— Work request —
Transcribe only what runs from the line including "## Maintaining order" through the last line of the entries, exactly as it appears.

— Dataset content —
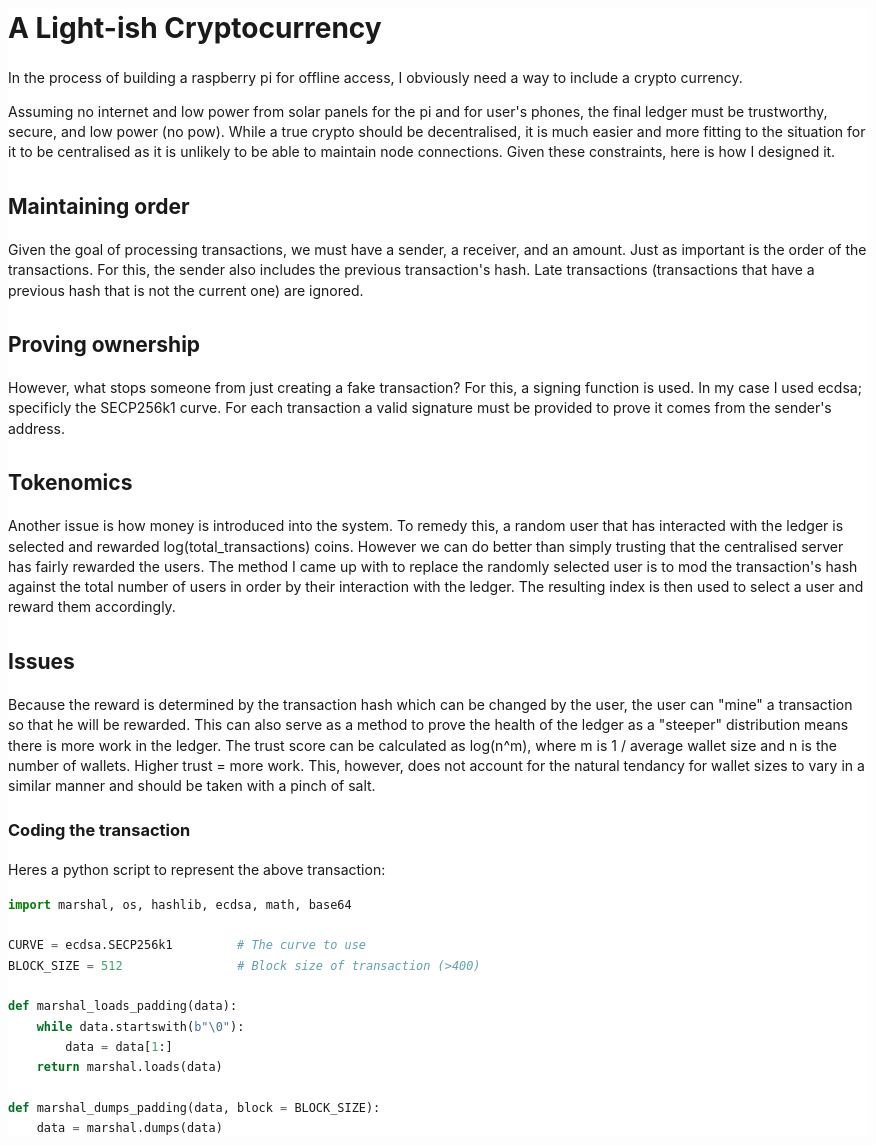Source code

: # A Light-ish Cryptocurrency

In the process of building a raspberry pi for offline access, I obviously need a way to include a crypto currency.

Assuming no internet and low power from solar panels for the pi and for user's phones, the final ledger must be trustworthy, 
secure, and low power (no pow). While a true crypto should be decentralised, it is much easier and more fitting to the situation for it 
to be centralised as it is unlikely to be able to maintain node connections. Given these constraints, here is how I designed it.

## Maintaining order
Given the goal of processing transactions, we must have a sender, a receiver, and an amount.
Just as important is the order of the transactions. For this, the sender also includes the previous transaction's hash. Late transactions 
(transactions that have a previous hash that is not the current one) are ignored.

## Proving ownership
However, what stops someone from just creating a fake transaction? For this, a signing function is used. In my case I used ecdsa; specificly the 
SECP256k1 curve. For each transaction a valid signature must be provided to prove it comes from the sender's address.

## Tokenomics
Another issue is how money is introduced into the system. To remedy this, a random user that has interacted with the ledger is selected and rewarded 
log(total_transactions) coins. However we can do better than simply trusting that the centralised server has fairly rewarded the users. The method 
I came up with to replace the randomly selected user is to mod the transaction's hash against the total number of users in order by their 
interaction with the ledger. The resulting index is then used to select a user and reward them accordingly.

## Issues
Because the reward is determined by the transaction hash which can be changed by the user, the user can "mine" a transaction so that he 
will be rewarded. This can also serve as a method to prove the health of the ledger as a "steeper" distribution means there is more work 
in the ledger. 
The trust score can be calculated as log(n^m), where m is 1 / average wallet size and n is the number of wallets. Higher trust = more work. 
This, however, does not account for the natural tendancy for wallet sizes to vary in a similar manner and should be taken with a pinch of salt.

### Coding the transaction
Heres a python script to represent the above transaction:
```python
import marshal, os, hashlib, ecdsa, math, base64

CURVE = ecdsa.SECP256k1         # The curve to use
BLOCK_SIZE = 512                # Block size of transaction (>400)

def marshal_loads_padding(data):
    while data.startswith(b"\0"):
        data = data[1:]
    return marshal.loads(data)

def marshal_dumps_padding(data, block = BLOCK_SIZE):
    data = marshal.dumps(data)
```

— Written response —
## Maintaining order
Given the goal of processing transactions, we must have a sender, a receiver, and an amount.
Just as important is the order of the transactions. For this, the sender also includes the previous transaction's hash. Late transactions 
(transactions that have a previous hash that is not the current one) are ignored.

## Proving ownership
However, what stops someone from just creating a fake transaction? For this, a signing function is used. In my case I used ecdsa; specificly the 
SECP256k1 curve. For each transaction a valid signature must be provided to prove it comes from the sender's address.

## Tokenomics
Another issue is how money is introduced into the system. To remedy this, a random user that has interacted with the ledger is selected and rewarded 
log(total_transactions) coins. However we can do better than simply trusting that the centralised server has fairly rewarded the users. The method 
I came up with to replace the randomly selected user is to mod the transaction's hash against the total number of users in order by their 
interaction with the ledger. The resulting index is then used to select a user and reward them accordingly.

## Issues
Because the reward is determined by the transaction hash which can be changed by the user, the user can "mine" a transaction so that he 
will be rewarded. This can also serve as a method to prove the health of the ledger as a "steeper" distribution means there is more work 
in the ledger. 
The trust score can be calculated as log(n^m), where m is 1 / average wallet size and n is the number of wallets. Higher trust = more work. 
This, however, does not account for the natural tendancy for wallet sizes to vary in a similar manner and should be taken with a pinch of salt.

### Coding the transaction
Heres a python script to represent the above transaction:
```python
import marshal, os, hashlib, ecdsa, math, base64

CURVE = ecdsa.SECP256k1         # The curve to use
BLOCK_SIZE = 512                # Block size of transaction (>400)

def marshal_loads_padding(data):
    while data.startswith(b"\0"):
        data = data[1:]
    return marshal.loads(data)

def marshal_dumps_padding(data, block = BLOCK_SIZE):
    data = marshal.dumps(data)
```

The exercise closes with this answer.